Contrary to the previous one, the given real life example is really hard to apply to the utilitarianism ideas. Consequently, the question of whether the health care should be forbidden to the elderly ones, so that the young people can receive the better health care, raises if try to fit this case to the utilitarianism principles. Thus, it is possible to state that this theory’s principles actually determine and quantify the term of the so called well product. But, of course, in order to be able to understand the given problem and find some solution to resolve it, it is necessary to undertake the key principles and ideas of the marginal costs and marginal benefits.

Therefore, one can suggest the following explanation of the marginal costs: basically, they are the additional (extra) costs that should be spent, when one more unit of any product is produced. For example, if the cost of making nine cakes is ninety dollars, then the cost of making ten cakes would be one hundred and ten dollars, consequently, the marginal cost of the tenth cake production would be evaluated as twenty dollars.

In order to understand the relationship between the economic processes of the production, the marginal costs and the total costs; and understand the reason of why the total costs tend to rise as the production process increases while the marginal costs might not rise at all, the following table, based on the constructional and calculating methods of J. Taylor and L. Frost (2002), can be introduced:

quantity total cost marginal cost
0 0
1 5 5
2 10 5
3 17 7
4 25 8
5 34 9
6 44 10
7 58 14
8 73 15
9 90 17
10 110 20

After analyzing the above provided table, it is possible to draw a conclusion that the marginal costs are likely to raise with the increment of the production process, because of the reason when a firm or a company’s grows is very large, it becomes really hard to manage the organization and evaluate the costs rise. There is also another explanation of the given phenomenon which states “that producing more and more of a particular product becomes more difficult due to technology or resource limitations” (Sloman, Norris, 2005).

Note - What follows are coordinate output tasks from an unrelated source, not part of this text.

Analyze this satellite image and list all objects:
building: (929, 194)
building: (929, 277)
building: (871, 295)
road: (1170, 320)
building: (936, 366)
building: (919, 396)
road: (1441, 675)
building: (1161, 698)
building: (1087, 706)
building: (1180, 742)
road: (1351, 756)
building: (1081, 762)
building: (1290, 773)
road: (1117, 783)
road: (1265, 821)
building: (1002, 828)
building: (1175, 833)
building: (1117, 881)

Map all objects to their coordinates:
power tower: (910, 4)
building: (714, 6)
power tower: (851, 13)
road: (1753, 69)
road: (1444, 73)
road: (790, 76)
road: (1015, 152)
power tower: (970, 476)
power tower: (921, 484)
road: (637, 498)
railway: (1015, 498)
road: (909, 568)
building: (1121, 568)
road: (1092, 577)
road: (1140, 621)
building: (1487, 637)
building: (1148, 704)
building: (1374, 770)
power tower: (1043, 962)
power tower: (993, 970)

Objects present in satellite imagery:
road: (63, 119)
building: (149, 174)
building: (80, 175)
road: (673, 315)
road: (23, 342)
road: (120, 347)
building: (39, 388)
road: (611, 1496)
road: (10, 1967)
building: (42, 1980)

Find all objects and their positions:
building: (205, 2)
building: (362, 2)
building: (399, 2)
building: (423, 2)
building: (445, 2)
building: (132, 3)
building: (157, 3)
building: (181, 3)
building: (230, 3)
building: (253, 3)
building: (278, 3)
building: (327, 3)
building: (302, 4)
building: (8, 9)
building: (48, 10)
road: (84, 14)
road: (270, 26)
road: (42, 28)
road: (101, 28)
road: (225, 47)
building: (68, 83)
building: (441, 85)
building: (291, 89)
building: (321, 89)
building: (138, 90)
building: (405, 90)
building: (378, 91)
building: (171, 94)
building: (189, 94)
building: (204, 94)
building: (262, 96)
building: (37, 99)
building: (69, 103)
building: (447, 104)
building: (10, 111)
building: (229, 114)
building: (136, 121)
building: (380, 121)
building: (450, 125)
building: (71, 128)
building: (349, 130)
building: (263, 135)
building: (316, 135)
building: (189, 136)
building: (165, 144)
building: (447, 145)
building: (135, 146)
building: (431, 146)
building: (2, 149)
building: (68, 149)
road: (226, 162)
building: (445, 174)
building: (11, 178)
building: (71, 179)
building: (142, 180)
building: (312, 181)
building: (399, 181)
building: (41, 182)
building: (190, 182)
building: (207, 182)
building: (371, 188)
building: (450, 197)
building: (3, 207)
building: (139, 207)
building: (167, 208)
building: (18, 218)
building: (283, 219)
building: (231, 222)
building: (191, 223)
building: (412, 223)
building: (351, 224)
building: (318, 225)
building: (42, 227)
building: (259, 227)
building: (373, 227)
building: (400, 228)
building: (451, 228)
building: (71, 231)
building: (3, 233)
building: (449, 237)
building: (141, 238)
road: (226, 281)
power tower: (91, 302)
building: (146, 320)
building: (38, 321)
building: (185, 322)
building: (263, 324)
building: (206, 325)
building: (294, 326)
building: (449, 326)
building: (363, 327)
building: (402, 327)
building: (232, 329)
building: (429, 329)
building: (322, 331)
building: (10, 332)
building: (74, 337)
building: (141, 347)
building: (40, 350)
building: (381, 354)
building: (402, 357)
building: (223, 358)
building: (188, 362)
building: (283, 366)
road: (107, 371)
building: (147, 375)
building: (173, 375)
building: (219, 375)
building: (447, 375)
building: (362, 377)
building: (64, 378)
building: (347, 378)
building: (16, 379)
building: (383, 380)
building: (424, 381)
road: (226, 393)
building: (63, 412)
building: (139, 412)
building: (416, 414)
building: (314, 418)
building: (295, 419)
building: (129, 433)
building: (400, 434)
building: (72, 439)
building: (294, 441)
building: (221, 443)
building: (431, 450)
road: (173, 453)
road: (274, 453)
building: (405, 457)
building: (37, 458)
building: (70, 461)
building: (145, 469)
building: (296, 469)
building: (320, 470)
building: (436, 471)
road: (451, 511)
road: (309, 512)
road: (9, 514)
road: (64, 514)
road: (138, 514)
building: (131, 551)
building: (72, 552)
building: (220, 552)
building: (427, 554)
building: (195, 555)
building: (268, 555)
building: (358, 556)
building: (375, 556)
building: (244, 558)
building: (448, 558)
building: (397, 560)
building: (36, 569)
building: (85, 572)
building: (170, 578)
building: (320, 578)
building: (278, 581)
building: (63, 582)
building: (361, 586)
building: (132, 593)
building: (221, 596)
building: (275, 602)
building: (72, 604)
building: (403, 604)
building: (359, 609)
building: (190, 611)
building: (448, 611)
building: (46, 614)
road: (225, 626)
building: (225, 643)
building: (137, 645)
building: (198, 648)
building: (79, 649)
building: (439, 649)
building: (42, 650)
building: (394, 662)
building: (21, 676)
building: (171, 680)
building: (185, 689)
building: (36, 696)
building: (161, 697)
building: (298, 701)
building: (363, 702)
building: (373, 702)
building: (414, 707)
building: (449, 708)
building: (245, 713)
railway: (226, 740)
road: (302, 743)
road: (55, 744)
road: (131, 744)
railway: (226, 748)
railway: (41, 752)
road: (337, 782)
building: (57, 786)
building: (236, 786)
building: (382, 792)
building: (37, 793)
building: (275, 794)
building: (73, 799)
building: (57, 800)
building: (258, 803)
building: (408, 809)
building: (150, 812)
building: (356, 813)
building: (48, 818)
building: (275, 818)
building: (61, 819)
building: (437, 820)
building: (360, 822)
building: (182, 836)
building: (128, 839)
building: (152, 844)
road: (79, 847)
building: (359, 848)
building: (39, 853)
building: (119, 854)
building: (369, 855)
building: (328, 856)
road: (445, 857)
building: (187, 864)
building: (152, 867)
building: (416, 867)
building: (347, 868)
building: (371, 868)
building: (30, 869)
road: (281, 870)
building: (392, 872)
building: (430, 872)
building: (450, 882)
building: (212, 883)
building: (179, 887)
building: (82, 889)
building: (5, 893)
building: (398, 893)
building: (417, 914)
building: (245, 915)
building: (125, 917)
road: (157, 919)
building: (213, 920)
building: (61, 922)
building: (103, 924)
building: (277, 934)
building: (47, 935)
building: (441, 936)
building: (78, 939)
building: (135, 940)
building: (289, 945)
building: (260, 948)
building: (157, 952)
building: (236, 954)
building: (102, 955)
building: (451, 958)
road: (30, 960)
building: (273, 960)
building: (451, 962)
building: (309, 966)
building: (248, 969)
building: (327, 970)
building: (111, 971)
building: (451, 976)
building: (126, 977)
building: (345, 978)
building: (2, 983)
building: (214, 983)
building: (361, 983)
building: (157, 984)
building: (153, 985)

For example, when trying to clean up the water in the lake, the first steps of this procedure are relatively inexpensive. There can be made a law banning the pollution of the water and imposing sanctions on those who violate it. But if trying to make the water in the lake cleaner and cleaner, much more expenses are required, like the advanced cleaning technology, thus, the marginal costs rise.

Following this, it is important to explain, what the marginal benefits actually are. They are the additional (extra) benefits received from the economical operation, when one more unit of product is released. I accordance with such credible scholars in the microeconomics field as D. Mc Taggart, C. Findlay and M. Parkin, “Benefits can be expressed in terms of units of utility or satisfaction, or sometimes they can be expressed in dollar amounts” (Mc Taggart, Findlay, Parkin, 2003). Here it would be relevant to provide with the table example tracing the marginal and total benefits from, the already mentioned in the previous table, cakes’ consuming, where the utility production units are represented in the dollar terms:

quantity total benefits marginal benefits
0 0
1 30 30
2 55 25
3 75 20
4 90 15
5 103 13
6 113 10
7 121 8
8 126 5
9 130 4
10 132 2

Conclusion

After analyzing all of the above provided information and creating the two explanation tables, one can firmly assert that the marginal benefits are likely to decrease as a good’s or service’s consuming increases. On the example of the cakes, it might be notice that the marginal benefit from the second cake selling is 25 units, but the marginal benefit of the tenth cake selling is just two units. This phenomenon can be explained by the fact the first two or three cakes are very appetizing and desirable for one, when she or he is hungry. But with each extra cake, the additional benefits to the consumer diminish.

Simply saying, the marginal benefits go down because the human nature is determined by the desire to have variety of products and services, thus a huge quantity of the same thing bores the consumer, as it gets very old and not desirable for him or her. For example, if refer to another example, provided in the given paper, the example with lake’s water cleaning, it appears that when people are used to swim in a dirty water and, suddenly, that water has been cleaned just for the first time, the health benefits for those people are huge.

But when those people swim in that relatively clean water for a while, and then such water is made even cleaner and it is much better to swim in it, the health benefits for the people are not as dramatic, as they were after the first water cleaning. Such way, we got to the main concept, which is considered to be the base of the economic theory and business.

References

Jones, C. (2005). Applied Welfare Economics. Oxford: Oxford University Press.

McTaggart,D., Findlay C. & Parkin, M. (2003). Microeconomics, 4th edition. Australia: Pearson Education.

Sloman, J. & Norris, K. (2005). Principles of Microeconomics. Australia: Pearson Education.

Swann, M. & McEachern,W. A. (2003). Microeconomics: A Contemporary Introduction, 2nd edition. Australia: Thomson.

Taylor, J. & Frost, L. (2002). Microeconomics, 2nd Australian edition. Milton: John Wiley and Sons.